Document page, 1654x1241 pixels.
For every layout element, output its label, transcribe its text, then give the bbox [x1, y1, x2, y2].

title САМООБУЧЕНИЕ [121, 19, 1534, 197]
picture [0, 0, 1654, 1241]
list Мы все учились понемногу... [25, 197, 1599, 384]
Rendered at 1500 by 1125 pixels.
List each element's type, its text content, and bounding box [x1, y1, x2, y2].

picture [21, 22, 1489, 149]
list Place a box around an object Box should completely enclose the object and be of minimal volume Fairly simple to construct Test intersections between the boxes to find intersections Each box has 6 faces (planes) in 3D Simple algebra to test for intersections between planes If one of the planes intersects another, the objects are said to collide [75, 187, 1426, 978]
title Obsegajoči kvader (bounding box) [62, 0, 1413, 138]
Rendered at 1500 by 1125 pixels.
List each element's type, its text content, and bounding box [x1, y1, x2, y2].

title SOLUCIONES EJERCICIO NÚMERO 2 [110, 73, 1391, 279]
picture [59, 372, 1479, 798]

*Your objective*: Copy out all of the material above word for word, line by line.

*Result of the exercise*:
Document page, 1654x1241 pixels.
For every layout element, output its label, transcribe its text, then give the bbox [x1, y1, x2, y2].

title САМООБУЧЕНИЕ [121, 19, 1534, 197]
picture [0, 0, 1654, 1241]
list Мы все учились понемногу... [25, 197, 1599, 384]
Rendered at 1500 by 1125 pixels.
List each element's type, its text content, and bounding box [x1, y1, x2, y2].

picture [21, 22, 1489, 149]
list Place a box around an object Box should completely enclose the object and be of minimal volume Fairly simple to construct Test intersections between the boxes to find intersections Each box has 6 faces (planes) in 3D Simple algebra to test for intersections between planes If one of the planes intersects another, the objects are said to collide [75, 187, 1426, 978]
title Obsegajoči kvader (bounding box) [62, 0, 1413, 138]
Rendered at 1500 by 1125 pixels.
List each element's type, its text content, and bounding box [x1, y1, x2, y2].

title SOLUCIONES EJERCICIO NÚMERO 2 [110, 73, 1391, 279]
picture [59, 372, 1479, 798]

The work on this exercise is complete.